##### Çıkarılan metin #####

‘’Onun, Atiba'sı var!‘’
N’Koudou yüzde 100 fit olsa zaten değil Abdullah Avcı, hiçbir hoca bu yaştan sonra Caner’den sağ ön oyuncusu yaratmak için zaman harcamaz. Son maçlarda sol bekte Rebocho bu kadar iyiyken, onu kesmek de forma adaletine sığmaz. O zaman Caner oyundan çıkarken afra tafra yapmak yerine çok çalışacak, gerisini ta Türkiye U17’den hocası olan Abdullah Avcı’ya bırakacak. Beşiktaş gibi büyük takımlarda forma verilmez, alınır! Caner’in sağ ön oynadığı dakikalarda Beşiktaş normal olarak hücumda yeteri kadar verimli olamadı. Maç içinde Llajiç ortaya, Caner sola Diaby sağa geçtiğinde ise en azından Ljajiç biraz kıpırdadı ve Beşiktaş daha etkili oynamaya başladı. Caner solda da etkisiz kalınca yerine oyuna dâhil edilen N’Koudou etkileyici bir gole imza atarken, Llajiç’in asisti de kilit niteliğinde oldu. Braga deplasmanında klas bir gol atan Boyd ise Oğuzhan’ın kilit pasını adeta çöpe attı. Abdullah hoca, Ljajiç’le ivmelenen oyuna devam etse daha iyi olabilirdi ama Boyd’un da iki gün sonra bu kadar kötü pozisyon harcaması taktik analiz mantığını aşıyor!
Gecenin sorusu
Trabzon maçında VAR hakemi Abdülkadir Bitigen’di, babası Galip bey de hakemdi! Bu maçta ise VAR hakemi Hakan Ceylan, babası Hasan Ceylan da hakemdi. Türkiye’de hakemlik babadan oğula geçen bir saltanat mı?

#####

* **Verilen görev**: Beşiktaş yazısında "Gecenin sorusu" sözleriyle başlayıp "bir saltanat mı?" sözleriyle biten kısmı harfi harfine yeniden yazın. Sonraki satırlar, Beşiktaş yazısıyla bağı olmayan ayrı bir malzemedir.

##### Çıkarılan satırlar #####

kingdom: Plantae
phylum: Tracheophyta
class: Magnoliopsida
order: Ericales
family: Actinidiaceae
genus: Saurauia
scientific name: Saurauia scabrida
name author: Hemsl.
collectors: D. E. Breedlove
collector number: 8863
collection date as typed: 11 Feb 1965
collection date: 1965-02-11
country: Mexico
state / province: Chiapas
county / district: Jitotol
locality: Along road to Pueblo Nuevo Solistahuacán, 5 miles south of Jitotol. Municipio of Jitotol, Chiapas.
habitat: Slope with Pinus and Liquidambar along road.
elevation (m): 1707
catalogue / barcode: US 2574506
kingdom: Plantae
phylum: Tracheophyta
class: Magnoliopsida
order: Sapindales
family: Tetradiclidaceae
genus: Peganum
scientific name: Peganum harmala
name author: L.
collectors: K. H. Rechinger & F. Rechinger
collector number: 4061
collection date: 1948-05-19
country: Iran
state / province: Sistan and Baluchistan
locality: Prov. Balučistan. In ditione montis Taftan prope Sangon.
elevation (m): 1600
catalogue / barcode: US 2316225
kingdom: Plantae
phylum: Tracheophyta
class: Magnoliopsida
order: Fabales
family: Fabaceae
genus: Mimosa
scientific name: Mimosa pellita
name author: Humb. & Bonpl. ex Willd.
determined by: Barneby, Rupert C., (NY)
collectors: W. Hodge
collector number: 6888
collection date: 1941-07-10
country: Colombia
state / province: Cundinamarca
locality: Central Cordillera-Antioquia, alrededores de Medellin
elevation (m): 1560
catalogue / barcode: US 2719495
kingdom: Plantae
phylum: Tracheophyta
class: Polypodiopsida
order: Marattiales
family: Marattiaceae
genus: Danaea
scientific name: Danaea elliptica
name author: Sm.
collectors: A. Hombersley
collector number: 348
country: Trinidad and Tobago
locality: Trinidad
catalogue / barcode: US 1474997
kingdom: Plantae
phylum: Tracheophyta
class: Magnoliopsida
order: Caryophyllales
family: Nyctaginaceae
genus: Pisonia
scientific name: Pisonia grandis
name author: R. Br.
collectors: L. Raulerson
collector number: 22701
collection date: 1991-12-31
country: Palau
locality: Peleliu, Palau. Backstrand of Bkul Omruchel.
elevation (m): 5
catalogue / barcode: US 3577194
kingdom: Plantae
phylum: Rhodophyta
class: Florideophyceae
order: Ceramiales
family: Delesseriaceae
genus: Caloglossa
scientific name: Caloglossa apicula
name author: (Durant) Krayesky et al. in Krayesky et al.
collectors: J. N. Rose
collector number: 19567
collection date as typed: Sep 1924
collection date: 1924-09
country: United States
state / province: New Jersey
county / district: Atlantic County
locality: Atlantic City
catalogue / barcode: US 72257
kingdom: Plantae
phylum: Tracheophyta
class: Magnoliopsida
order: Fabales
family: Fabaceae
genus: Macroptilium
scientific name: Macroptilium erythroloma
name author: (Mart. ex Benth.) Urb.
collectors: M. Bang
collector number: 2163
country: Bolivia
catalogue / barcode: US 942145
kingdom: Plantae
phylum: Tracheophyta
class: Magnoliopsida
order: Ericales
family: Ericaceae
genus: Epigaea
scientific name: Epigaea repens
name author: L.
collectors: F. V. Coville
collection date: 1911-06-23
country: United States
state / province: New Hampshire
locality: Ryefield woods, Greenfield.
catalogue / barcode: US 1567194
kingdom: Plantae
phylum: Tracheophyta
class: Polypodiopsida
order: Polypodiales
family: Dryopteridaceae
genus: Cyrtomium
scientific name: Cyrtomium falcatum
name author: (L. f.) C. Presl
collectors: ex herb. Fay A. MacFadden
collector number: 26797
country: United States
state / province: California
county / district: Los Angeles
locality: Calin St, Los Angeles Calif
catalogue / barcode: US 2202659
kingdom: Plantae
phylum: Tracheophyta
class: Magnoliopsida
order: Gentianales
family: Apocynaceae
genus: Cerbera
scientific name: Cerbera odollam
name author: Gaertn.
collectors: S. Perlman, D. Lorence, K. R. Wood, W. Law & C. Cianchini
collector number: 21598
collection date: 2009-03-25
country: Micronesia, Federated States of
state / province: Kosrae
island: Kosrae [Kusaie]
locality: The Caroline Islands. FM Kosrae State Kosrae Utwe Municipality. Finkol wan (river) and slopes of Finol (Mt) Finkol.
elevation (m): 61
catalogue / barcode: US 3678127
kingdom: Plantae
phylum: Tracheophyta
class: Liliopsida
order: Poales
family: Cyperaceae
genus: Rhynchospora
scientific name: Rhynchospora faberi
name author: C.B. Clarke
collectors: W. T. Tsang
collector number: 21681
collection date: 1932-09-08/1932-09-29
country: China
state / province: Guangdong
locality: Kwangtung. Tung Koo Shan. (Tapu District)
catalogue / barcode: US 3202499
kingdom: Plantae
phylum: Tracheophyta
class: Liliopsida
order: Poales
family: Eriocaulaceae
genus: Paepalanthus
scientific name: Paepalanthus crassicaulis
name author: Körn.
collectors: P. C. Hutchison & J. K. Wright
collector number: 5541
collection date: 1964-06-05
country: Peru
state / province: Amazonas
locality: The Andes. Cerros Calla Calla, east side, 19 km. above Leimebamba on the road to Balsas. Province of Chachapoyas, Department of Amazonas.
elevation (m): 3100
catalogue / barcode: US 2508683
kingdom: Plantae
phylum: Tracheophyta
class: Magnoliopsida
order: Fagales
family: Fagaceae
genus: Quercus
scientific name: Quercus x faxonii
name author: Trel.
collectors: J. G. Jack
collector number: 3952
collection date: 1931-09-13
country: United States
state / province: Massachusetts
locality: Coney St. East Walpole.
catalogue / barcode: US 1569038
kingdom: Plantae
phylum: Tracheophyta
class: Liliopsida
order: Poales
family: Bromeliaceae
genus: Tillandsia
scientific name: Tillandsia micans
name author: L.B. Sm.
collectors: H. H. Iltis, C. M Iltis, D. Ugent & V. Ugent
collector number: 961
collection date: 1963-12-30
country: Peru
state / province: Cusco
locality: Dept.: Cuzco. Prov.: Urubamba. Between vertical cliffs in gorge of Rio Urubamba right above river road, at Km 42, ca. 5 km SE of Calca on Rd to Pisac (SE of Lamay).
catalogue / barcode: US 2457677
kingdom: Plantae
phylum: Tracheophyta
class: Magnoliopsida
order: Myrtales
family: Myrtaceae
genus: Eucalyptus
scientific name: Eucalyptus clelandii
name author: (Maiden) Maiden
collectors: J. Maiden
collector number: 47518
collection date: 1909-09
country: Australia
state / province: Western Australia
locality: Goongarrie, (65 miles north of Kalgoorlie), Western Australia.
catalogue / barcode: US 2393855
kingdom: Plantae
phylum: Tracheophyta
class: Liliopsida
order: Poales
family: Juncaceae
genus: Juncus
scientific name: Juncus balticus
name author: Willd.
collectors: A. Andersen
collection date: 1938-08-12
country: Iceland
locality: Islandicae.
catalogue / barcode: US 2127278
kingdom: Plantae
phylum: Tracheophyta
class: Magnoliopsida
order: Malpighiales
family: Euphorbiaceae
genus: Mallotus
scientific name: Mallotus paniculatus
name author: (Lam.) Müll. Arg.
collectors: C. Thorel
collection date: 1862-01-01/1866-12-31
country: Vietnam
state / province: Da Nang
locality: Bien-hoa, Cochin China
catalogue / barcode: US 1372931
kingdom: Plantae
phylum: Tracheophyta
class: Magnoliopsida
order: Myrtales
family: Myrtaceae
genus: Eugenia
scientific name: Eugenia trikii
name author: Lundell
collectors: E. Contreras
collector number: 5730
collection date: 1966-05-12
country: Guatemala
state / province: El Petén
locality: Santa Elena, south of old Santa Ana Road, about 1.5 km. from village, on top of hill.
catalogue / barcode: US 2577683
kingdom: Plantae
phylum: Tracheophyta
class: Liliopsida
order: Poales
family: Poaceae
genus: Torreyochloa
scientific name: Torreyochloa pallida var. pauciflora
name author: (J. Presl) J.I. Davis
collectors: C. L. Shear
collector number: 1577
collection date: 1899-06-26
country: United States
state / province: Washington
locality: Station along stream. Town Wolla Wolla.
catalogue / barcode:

#####

* **Çözüm**:
Gecenin sorusu
Trabzon maçında VAR hakemi Abdülkadir Bitigen’di, babası Galip bey de hakemdi! Bu maçta ise VAR hakemi Hakan Ceylan, babası Hasan Ceylan da hakemdi. Türkiye’de hakemlik babadan oğula geçen bir saltanat mı?